Em Almada Negreiros, o desenho atravessa tudo e está antes de tudo, na linha inaugurada pelo Renascimento. Não obstante, ele lhe dê mais importância do que à escrita, à pintura em tela ou a fresco, aos grandes painéis em azulejo ou às tapeçarias, aos objetos de cena, aos figurinos, aos vitrais, aos trabalhos gráficos, aos desenhos pequeninos que faz em qualquer papel que encontre e em qualquer lado. Almada parece ser tudo em simultâneo.
Companheiro dos modernistas da Brasileira – Fernando Pessoa, Mário Sá-Carneiro, Amadeo de Souza Cardoso e Santa Rita Pintor – assina capas de livros e publicações como Manifesto Anti-Dantas; K4, O Quadrado Azul; Portugal Futurista. Em 1919, parte para Paris, onde vive um ano em condições muito precárias, regressando para sair de novo, anos mais tarde, desta vez para Madrid (1927-1932), onde trabalha muito e tem a seu lado Ione Mignoni, a italiana filha de um cenógrafo e de uma cantora de ópera e que, até ao fim, terá falado de Almada como o grande amor da sua vida. No regresso, está instituído o Estado Novo e, com ele, vem uma proposta de integração das artes defendida desde o início do século pela Bauhaus e, antes dela, pelo Arts & Crafts da Inglaterra da 2.ª metade do século XIX. “Desta integração”, diz Mariana Pinto dos Santos, “Almada tira a ideia de que a modernidade tem de estar em tudo na vida, que o moderno não é um movimento a que se pertence – é o que se faz, é o que se é”.

LISTAGEM FORNECIDA:
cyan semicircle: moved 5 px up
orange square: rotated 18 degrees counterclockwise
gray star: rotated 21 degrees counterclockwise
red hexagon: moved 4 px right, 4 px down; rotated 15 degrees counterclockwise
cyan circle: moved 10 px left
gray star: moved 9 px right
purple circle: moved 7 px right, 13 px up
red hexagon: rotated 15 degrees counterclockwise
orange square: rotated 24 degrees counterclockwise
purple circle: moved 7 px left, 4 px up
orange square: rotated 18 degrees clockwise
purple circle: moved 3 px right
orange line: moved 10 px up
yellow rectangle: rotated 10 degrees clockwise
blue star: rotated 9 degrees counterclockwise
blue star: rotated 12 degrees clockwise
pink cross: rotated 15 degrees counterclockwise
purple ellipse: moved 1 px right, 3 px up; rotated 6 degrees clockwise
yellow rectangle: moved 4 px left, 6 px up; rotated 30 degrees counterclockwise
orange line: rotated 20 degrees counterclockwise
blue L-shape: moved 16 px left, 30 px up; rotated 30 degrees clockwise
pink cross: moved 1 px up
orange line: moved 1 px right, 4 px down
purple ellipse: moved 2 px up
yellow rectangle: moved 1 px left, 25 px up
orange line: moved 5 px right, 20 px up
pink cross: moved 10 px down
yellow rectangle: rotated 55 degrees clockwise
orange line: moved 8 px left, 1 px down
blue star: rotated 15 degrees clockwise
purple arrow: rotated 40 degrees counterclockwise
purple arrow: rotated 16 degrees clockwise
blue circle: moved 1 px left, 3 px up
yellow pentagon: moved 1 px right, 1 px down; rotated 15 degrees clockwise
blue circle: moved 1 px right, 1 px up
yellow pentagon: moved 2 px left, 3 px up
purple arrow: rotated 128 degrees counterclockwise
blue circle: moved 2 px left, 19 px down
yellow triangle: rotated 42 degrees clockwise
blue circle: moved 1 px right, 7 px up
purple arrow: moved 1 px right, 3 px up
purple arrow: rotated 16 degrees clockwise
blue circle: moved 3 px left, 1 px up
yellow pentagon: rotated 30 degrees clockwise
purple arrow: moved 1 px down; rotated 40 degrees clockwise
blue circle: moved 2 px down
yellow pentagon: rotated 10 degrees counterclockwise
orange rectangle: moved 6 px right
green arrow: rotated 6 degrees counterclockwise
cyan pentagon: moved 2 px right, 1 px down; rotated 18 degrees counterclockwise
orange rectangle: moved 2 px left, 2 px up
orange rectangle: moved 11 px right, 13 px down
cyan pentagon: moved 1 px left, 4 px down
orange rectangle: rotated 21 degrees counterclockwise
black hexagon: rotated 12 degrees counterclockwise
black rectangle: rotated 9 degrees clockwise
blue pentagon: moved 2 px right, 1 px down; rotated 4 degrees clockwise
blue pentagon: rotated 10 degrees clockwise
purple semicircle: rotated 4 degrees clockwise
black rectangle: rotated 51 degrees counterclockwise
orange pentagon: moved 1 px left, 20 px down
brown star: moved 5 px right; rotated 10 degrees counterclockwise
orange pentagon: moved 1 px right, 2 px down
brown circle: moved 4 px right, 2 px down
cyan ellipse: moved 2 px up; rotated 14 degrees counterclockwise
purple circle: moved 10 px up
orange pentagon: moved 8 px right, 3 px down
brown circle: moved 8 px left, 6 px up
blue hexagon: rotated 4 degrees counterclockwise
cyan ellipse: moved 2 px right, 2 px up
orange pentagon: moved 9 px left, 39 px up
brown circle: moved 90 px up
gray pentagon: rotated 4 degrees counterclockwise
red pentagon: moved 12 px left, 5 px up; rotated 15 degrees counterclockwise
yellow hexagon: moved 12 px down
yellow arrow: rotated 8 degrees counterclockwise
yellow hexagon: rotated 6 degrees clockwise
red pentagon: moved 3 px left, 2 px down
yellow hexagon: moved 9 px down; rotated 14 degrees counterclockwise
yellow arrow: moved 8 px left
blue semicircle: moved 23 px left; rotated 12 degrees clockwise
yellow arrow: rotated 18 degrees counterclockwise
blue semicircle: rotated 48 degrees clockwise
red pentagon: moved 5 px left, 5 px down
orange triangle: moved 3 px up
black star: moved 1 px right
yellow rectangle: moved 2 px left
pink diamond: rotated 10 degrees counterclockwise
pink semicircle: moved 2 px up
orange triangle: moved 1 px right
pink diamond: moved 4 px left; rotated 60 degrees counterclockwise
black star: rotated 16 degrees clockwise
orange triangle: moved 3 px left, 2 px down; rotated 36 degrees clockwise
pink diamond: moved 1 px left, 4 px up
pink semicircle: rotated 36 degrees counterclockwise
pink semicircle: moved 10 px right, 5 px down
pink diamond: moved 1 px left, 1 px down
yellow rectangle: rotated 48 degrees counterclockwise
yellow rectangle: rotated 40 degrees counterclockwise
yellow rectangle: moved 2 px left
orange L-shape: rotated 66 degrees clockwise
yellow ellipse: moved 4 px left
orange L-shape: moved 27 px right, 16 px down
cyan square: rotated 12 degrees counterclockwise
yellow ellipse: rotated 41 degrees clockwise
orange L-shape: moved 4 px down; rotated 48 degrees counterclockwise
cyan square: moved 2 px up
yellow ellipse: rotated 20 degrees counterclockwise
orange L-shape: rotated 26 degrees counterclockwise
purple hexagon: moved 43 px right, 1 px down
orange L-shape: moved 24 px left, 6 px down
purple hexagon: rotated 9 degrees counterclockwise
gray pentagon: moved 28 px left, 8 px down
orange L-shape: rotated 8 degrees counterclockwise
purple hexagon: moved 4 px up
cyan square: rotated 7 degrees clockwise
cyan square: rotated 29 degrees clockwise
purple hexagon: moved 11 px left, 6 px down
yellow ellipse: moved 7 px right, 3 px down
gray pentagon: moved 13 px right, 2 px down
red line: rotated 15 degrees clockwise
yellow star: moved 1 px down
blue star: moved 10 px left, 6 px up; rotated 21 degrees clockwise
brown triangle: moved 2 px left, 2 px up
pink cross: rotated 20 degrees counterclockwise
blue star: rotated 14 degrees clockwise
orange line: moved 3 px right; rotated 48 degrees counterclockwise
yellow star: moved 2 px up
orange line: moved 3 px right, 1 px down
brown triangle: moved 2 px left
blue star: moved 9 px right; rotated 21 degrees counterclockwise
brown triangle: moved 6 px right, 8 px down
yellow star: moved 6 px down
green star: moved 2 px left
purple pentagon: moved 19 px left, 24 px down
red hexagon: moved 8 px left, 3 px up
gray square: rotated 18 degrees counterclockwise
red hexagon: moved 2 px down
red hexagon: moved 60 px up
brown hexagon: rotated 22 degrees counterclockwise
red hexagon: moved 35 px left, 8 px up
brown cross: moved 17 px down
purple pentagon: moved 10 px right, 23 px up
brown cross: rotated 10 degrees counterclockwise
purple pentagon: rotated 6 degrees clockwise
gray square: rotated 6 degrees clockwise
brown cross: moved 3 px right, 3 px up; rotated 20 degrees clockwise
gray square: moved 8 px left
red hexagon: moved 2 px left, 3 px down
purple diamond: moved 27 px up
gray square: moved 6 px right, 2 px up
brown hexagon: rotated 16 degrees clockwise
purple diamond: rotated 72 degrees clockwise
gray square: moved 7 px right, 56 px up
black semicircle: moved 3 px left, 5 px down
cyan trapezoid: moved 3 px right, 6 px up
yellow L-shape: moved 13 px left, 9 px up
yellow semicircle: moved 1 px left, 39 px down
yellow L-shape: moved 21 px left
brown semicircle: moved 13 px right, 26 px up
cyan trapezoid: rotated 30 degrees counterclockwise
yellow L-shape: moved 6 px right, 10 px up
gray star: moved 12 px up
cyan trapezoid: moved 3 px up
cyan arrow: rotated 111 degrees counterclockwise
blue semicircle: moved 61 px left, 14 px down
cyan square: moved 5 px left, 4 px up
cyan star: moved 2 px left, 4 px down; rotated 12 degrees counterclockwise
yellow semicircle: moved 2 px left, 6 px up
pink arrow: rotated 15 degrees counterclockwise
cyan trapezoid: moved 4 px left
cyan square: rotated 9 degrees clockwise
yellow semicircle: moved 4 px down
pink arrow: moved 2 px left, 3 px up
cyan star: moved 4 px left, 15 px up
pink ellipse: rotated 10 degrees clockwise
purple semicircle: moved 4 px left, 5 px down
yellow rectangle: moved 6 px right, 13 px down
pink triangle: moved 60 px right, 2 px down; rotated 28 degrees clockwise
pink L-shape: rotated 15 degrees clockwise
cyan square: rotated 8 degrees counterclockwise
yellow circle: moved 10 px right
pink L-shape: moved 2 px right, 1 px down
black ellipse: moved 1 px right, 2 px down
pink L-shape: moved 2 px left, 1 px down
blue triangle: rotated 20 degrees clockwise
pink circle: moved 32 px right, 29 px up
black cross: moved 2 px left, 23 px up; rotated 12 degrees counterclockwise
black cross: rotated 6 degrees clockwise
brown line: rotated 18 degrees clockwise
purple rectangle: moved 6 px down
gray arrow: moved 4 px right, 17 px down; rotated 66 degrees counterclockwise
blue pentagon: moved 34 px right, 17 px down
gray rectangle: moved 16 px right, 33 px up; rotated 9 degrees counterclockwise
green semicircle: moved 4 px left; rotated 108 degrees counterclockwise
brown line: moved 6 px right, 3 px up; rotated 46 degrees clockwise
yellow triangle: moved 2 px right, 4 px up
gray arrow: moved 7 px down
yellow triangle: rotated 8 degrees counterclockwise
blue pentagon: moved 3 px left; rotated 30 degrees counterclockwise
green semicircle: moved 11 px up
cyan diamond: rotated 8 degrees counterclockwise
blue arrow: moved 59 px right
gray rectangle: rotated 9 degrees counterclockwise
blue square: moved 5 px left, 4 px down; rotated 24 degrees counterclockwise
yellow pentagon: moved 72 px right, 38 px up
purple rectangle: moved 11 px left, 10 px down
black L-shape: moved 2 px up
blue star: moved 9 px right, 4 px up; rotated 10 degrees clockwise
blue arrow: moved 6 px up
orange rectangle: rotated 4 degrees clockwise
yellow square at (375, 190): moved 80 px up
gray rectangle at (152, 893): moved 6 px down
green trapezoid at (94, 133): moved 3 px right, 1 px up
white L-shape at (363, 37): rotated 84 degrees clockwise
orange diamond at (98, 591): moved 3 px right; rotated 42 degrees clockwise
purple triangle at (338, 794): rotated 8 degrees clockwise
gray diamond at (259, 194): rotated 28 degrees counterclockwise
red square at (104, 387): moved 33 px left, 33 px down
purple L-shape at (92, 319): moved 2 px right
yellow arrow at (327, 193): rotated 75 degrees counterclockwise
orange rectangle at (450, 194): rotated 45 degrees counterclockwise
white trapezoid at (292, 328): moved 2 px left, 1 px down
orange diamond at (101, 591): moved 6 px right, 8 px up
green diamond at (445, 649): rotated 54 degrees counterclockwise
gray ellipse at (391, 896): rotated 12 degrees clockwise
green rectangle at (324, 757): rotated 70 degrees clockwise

TAREFAS PROPOSTAS:
A: Indique se cada afirmação está de acordo com o texto, respondendo sim ou não e citando as palavras do texto que o decidem: (i) Almada viveu um ano em Paris em condições muito precárias; (ii) Almada esteve em Madrid entre 1927 e 1932; (iii) Ione Mignoni era filha de um pintor.
B: Extraia da listagem, sem alterações, as linhas que começam no início da listagem e terminam na linha que contém "purple arrow: rotated 40", incluindo ambas.
A listagem não tem qualquer relação com o texto.

RESPOSTAS DADAS:
A:
(i) Sim: "Em 1919, parte para Paris, onde vive um ano em condições muito precárias"
(ii) Sim: "desta vez para Madrid (1927-1932)"
(iii) Não: "a italiana filha de um cenógrafo e de uma cantora de ópera"

B:
cyan semicircle: moved 5 px up
orange square: rotated 18 degrees counterclockwise
gray star: rotated 21 degrees counterclockwise
red hexagon: moved 4 px right, 4 px down; rotated 15 degrees counterclockwise
cyan circle: moved 10 px left
gray star: moved 9 px right
purple circle: moved 7 px right, 13 px up
red hexagon: rotated 15 degrees counterclockwise
orange square: rotated 24 degrees counterclockwise
purple circle: moved 7 px left, 4 px up
orange square: rotated 18 degrees clockwise
purple circle: moved 3 px right
orange line: moved 10 px up
yellow rectangle: rotated 10 degrees clockwise
blue star: rotated 9 degrees counterclockwise
blue star: rotated 12 degrees clockwise
pink cross: rotated 15 degrees counterclockwise
purple ellipse: moved 1 px right, 3 px up; rotated 6 degrees clockwise
yellow rectangle: moved 4 px left, 6 px up; rotated 30 degrees counterclockwise
orange line: rotated 20 degrees counterclockwise
blue L-shape: moved 16 px left, 30 px up; rotated 30 degrees clockwise
pink cross: moved 1 px up
orange line: moved 1 px right, 4 px down
purple ellipse: moved 2 px up
yellow rectangle: moved 1 px left, 25 px up
orange line: moved 5 px right, 20 px up
pink cross: moved 10 px down
yellow rectangle: rotated 55 degrees clockwise
orange line: moved 8 px left, 1 px down
blue star: rotated 15 degrees clockwise
purple arrow: rotated 40 degrees counterclockwise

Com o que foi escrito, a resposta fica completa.